Effectiveness of Fish Ladders in the Grand River


J R. Ryckman

Publication Date



anadromous fish, bass, carp, catfish, channel, chinook, coho, fish ladder, fish passage, fishing, Grand River, migration, pool and weir, salmon, salmonids, species composition, steelhead, sucker, upstream, vertical slot, walleye

Report number

Fisheries Research Report No. 1937


Michigan Department of Natural Resources: Fisheries Division


Fish ladders were built on the Grand River to allow anadromous salmonids to migrate from Lake Michigan to the Lansing area (184 miles upstream). The first ladder was completed at Grand Rapids in 1975 and five other ladders were completed between there and Lansing in 1981. This study was started in fall of 1982 to evaluate (1) the species composition of fish using the ladders, (2) the effectiveness of the ladders for passing fish, and (3) the fishing pressure and catch of anadromous fish. Fish using the fish ladders were sampled initially with dip nets and trap nets, but these nets missed some species and some larger salmonids. A combination of drawdown and DC electrofishing gave better samples. Apparently, all species appeared to migrate up through the ladders without difficulty.
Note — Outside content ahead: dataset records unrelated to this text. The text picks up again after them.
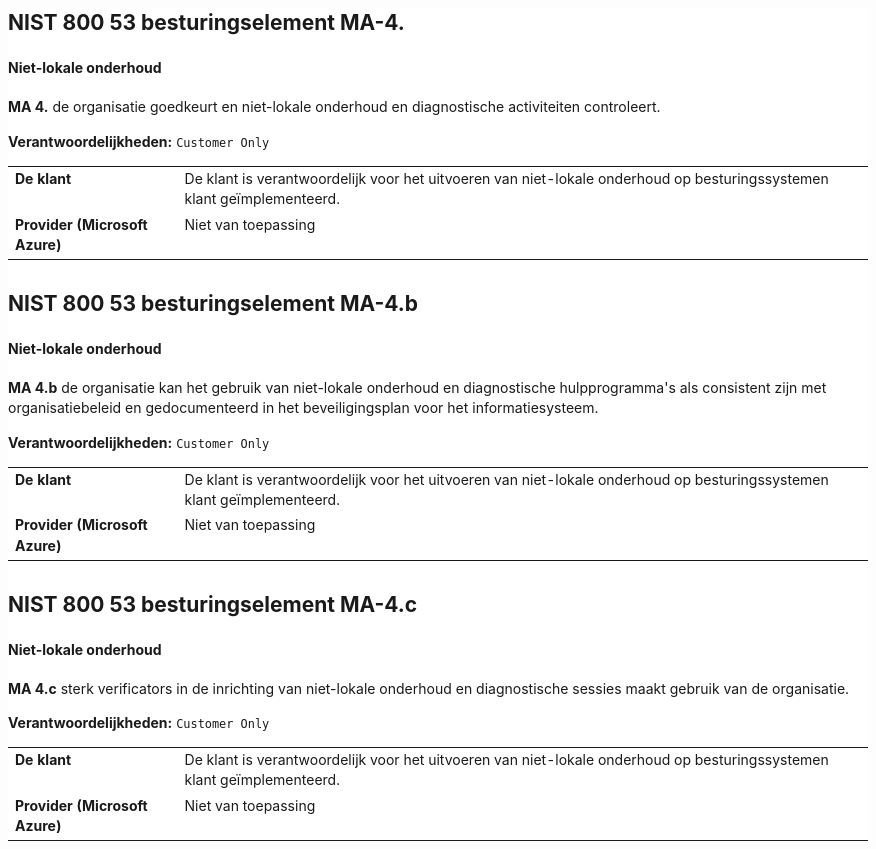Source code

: 
 ## <a name="nist-800-53-control-ma-4a"></a>NIST 800 53 besturingselement MA-4.

#### <a name="nonlocal-maintenance"></a>Niet-lokale onderhoud

**MA 4.** de organisatie goedkeurt en niet-lokale onderhoud en diagnostische activiteiten controleert.

**Verantwoordelijkheden:** `Customer Only`

|||
|---|---|
| **De klant** | De klant is verantwoordelijk voor het uitvoeren van niet-lokale onderhoud op besturingssystemen klant geïmplementeerd. |
| **Provider (Microsoft Azure)** | Niet van toepassing |


 ## <a name="nist-800-53-control-ma-4b"></a>NIST 800 53 besturingselement MA-4.b

#### <a name="nonlocal-maintenance"></a>Niet-lokale onderhoud

**MA 4.b** de organisatie kan het gebruik van niet-lokale onderhoud en diagnostische hulpprogramma's als consistent zijn met organisatiebeleid en gedocumenteerd in het beveiligingsplan voor het informatiesysteem.

**Verantwoordelijkheden:** `Customer Only`

|||
|---|---|
| **De klant** | De klant is verantwoordelijk voor het uitvoeren van niet-lokale onderhoud op besturingssystemen klant geïmplementeerd. |
| **Provider (Microsoft Azure)** | Niet van toepassing |


 ## <a name="nist-800-53-control-ma-4c"></a>NIST 800 53 besturingselement MA-4.c

#### <a name="nonlocal-maintenance"></a>Niet-lokale onderhoud

**MA 4.c** sterk verificators in de inrichting van niet-lokale onderhoud en diagnostische sessies maakt gebruik van de organisatie.

**Verantwoordelijkheden:** `Customer Only`

|||
|---|---|
| **De klant** | De klant is verantwoordelijk voor het uitvoeren van niet-lokale onderhoud op besturingssystemen klant geïmplementeerd. |
| **Provider (Microsoft Azure)** | Niet van toepassing |
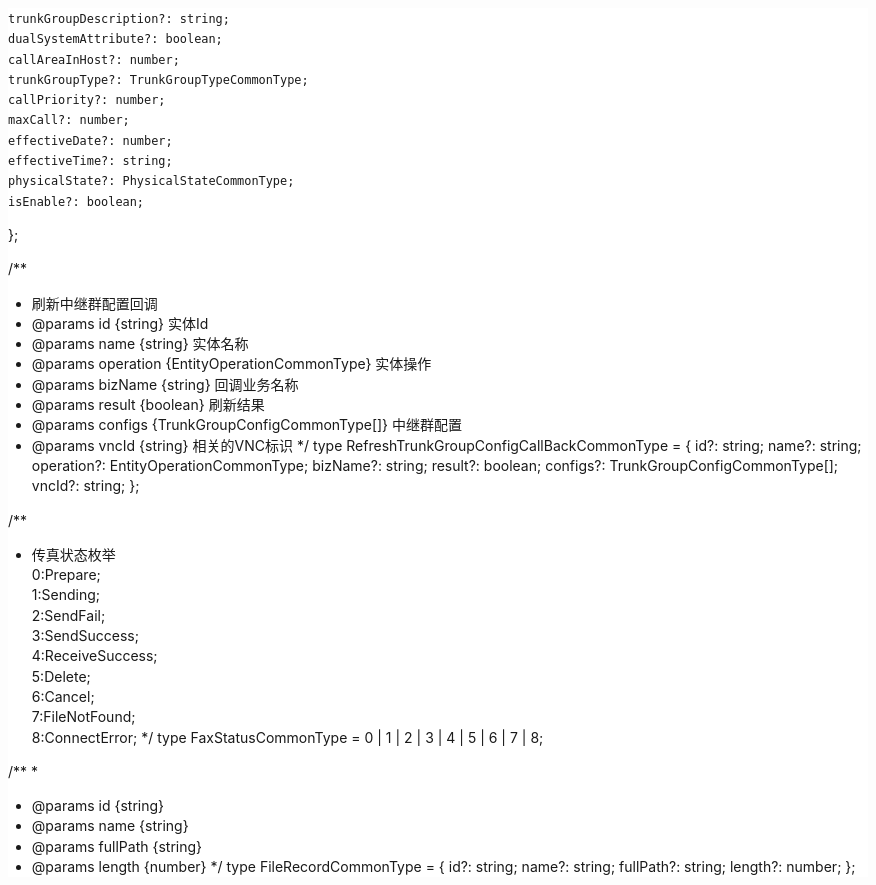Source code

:     trunkGroupDescription?: string;
    dualSystemAttribute?: boolean;
    callAreaInHost?: number;
    trunkGroupType?: TrunkGroupTypeCommonType;
    callPriority?: number;
    maxCall?: number;
    effectiveDate?: number;
    effectiveTime?: string;
    physicalState?: PhysicalStateCommonType;
    isEnable?: boolean;
};

/**
 * 刷新中继群配置回调
 * @params id {string} 实体Id
 * @params name {string} 实体名称
 * @params operation {EntityOperationCommonType} 实体操作
 * @params bizName {string} 回调业务名称
 * @params result {boolean} 刷新结果
 * @params configs {TrunkGroupConfigCommonType[]} 中继群配置
 * @params vncId {string} 相关的VNC标识
 */
type RefreshTrunkGroupConfigCallBackCommonType = {
    id?: string;
    name?: string;
    operation?: EntityOperationCommonType;
    bizName?: string;
    result?: boolean;
    configs?: TrunkGroupConfigCommonType[];
    vncId?: string;
};

/**
 * 传真状态枚举<br/>
0:Prepare; <br/>
1:Sending; <br/>
2:SendFail; <br/>
3:SendSuccess; <br/>
4:ReceiveSuccess; <br/>
5:Delete; <br/>
6:Cancel; <br/>
7:FileNotFound; <br/>
8:ConnectError; 
*/
type FaxStatusCommonType = 0 | 1 | 2 | 3 | 4 | 5 | 6 | 7 | 8;

/**
 *
 * @params id {string}
 * @params name {string}
 * @params fullPath {string}
 * @params length {number}
 */
type FileRecordCommonType = {
    id?: string;
    name?: string;
    fullPath?: string;
    length?: number;
};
Coho salmon (Oncorhynchus kisutch), chinook salmon (O. tshawytscha), suckers (Moxostoma spp. and Catostomus spp.), and steelhead (Salmo gairdneri) were the most frequent users. Fair numbers of channel catfish (Ictalurus punctatus), smallmouth bass (Micropterus dolomieui), carp (Cyprnus carpio), and walleye (Stizostedion vitreum) used the ladders also. Visual counts were made at each fish ladder in spring and fall on a random around-the-clock basis to measure the number of salmonids moving upstream. The ladders above Grand Rapids were essentially 100% efficient in passing salmonids. Generally, the number of salmonids migrating past upstream points declined curvilinearly with distance. Many fish were removed by anglers, strayed into major tributaries, or stopped to spawn between Grand Rapids and Lyons. Spring floods appeared to aid steelhead migration but hindered fishing. Creel census was used to measure fishing. In the fall, chinook salmon and coho salmon comprised 66.9% of the catch, on the average. Most were caught below the 6th Street Dam at Grand Rapids. Few salmon (9.5% m, less than 4,000 per year) were caught in the Lansing area. The spring salmonid catch, made up almost entirely of steelhead, occurred between Grand Rapids and Lyons. Returns of stocked salmonids to the Grand River fishery were roughly estimated by comparing average number stocked to average number harvested. Returns were about 2.8% for coho, 3.4% for chinook, and 2.2% for steelhead.